*** Reading passage Section Begins ***
Officials in Hamas-ruled Gaza quickly said an Israeli airstrike had hit the hospital. Israel denied it was involved and released live video, audio and other evidence it said showed the blast was caused by a rocket misfired by Islamic Jihad, another Palestinian militant group. Islamic Jihad denied responsibility.
The Associated Press has not independently verified any of the claims or evidence released by the parties.
Dr. Fadhil Naim, an orthopedic surgeon, was taking a short rest between operations when he heard a loud crash at about 7 p.m. Tuesday. At first he ignored it, thinking it was another airstrike nearby.
Then the wounded began streaming into the operating ward, screaming for help.
“They were alive, and they died in our arms because there wasn’t enough of us to save everyone,” he said.
He didn’t realize the full scale of devastation until later, when he stepped outside into the courtyard and saw that it was filled with corpses.
Saeb al-Jarz, 27, was tending to his mother at Shifa, Gaza’s largest hospital, just a few miles (kilometers) away, when he felt the ground shake and heard the blast. He raced to al-Ahli to see what had happened.
He remembers the scene in fragments: Flames lapping cars and hospital walls, victims stumbling around in horror, a courtyard littered with body parts, sheets with soccer ball and flower patterns draped over corpses.
He saw a little girl being carried away by a rescue worker, holding a doll and calling out for her mother.
“I was so, so scared,” he said.
The wounded flooded into Shifa, which was already packed with patients. On Wednesday, officials said the hospital was running out of fuel to power its emergency generators after Israel cut off fuel shipments as part of the siege, forcing Gaza’s only power plant to shut down.
The death toll from the blast was in dispute Wednesday, even among Palestinians.
*** Reading passage Section Ends ***
Tasks to carry out:
(1) Answer these questions from the passage on the al-Ahli hospital blast.
(a) Which group did Israel say misfired the rocket that caused the blast?
(b) What kind of doctor is Fadhil Naim?
(c) What was Saeb al-Jarz doing at Shifa when he felt the ground shake?
(2) According to the passage on the al-Ahli hospital blast, why was Shifa hospital running out of fuel for its emergency generators? Answer in one to three sentences.
(3) Write the next part of the passage on the al-Ahli hospital blast, starting after its final sentence.
The records have no connection to the passage on the al-Ahli hospital blast.
*** Records shown Section Begins ***
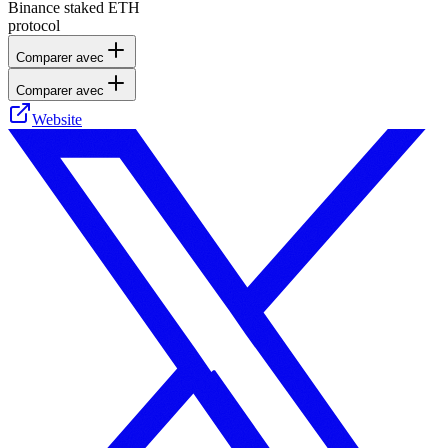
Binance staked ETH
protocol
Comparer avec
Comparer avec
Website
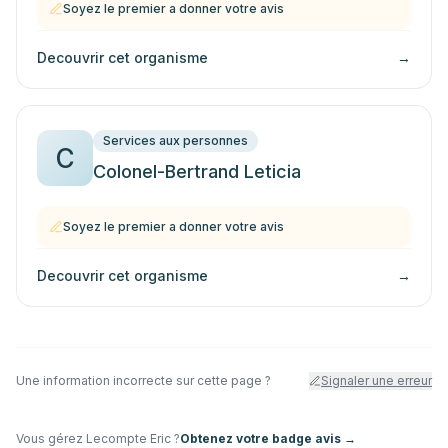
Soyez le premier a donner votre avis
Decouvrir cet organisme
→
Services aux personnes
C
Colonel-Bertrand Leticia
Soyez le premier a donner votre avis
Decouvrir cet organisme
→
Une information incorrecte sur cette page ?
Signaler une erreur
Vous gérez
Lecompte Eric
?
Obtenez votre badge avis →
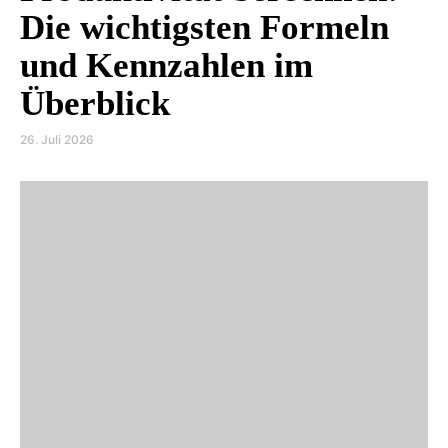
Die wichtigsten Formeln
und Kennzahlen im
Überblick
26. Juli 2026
*** Records shown Section Ends ***
Answers for each item:
(1)
(a) Islamic Jihad, another Palestinian militant group.
(b) An orthopedic surgeon.
(c) He was tending to his mother.

(2) Israel had cut off fuel shipments as part of the siege. This forced Gaza's only power plant to shut down, leaving the hospital dependent on its emergency generators as its fuel supply ran low.

(3)
The Hamas-run Health Ministry initially said 500 had died, then revised that number to 471, without providing a list of names. The staff at al-Ahli said only that the toll was in the hundreds. Mohammed Abu Selmia, the director of Shifa, said he thought the toll was closer to 250.
But in Gaza, nearly everyone blames Israel. Ten days of fighting have killed over 3,000 Palestinians, according to the Health Ministry. More than 1,400 people have been killed on the Israeli side, the vast majority civilians killed in the initial Hamas onslaught. Some 200 were taken into Gaza as captives.
Israel has vowed to crush Hamas, threatening a war like no other. It has ordered the evacuation of over a million Palestinians — around half of Gaza’s population — from north to south of the territory it has completely sealed off. Israeli officials say they are trying to separate civilians from Hamas, which they accuse of using Palestinians as human shields.
Many Palestinians have crowded into hospitals, hoping they will be spared. Al-Ahli, an 80-bed hospital founded in 1882 and run by a branch of the Anglican Communion, was seen as especially secure because of its international connection.
“I am tortured when I think, why did those kids have to be killed?” said Suhaila Tarazi, the general director of al-Ahli. “This was not just a hospital, but a safe space for everyone to take refuge — Christians, Muslims, Jews, it doesn’t matter. Now it is neither.”
The Anglican Bishop of Jerusalem, Hosam Naoum, said the hospital received at least three Israeli military orders to evacuate before Tuesday’s explosion. The warnings by phone began Sunday, after Israeli shelling hit two floors of the hospital, wounding four medics, he said.
The staff at al-Ahli, like those of other hospitals across Gaza, refused the evacuation orders, saying that it would endanger the patients to try to move them, violating the medical vow to do no harm.
On Wednesday, shell-shocked families who survived the blast packed up their mattresses and other belongings and headed out into the streets to look for safety in a war-torn land with one less sanctuary.
“The explosion points to the madness and futility of the current fighting,” said the Rev. Canon Nicholas Porter, from an American fundraising arm for the Anglican church.
“It is the poor, the sick, and the innocent who seem to be paying the price.”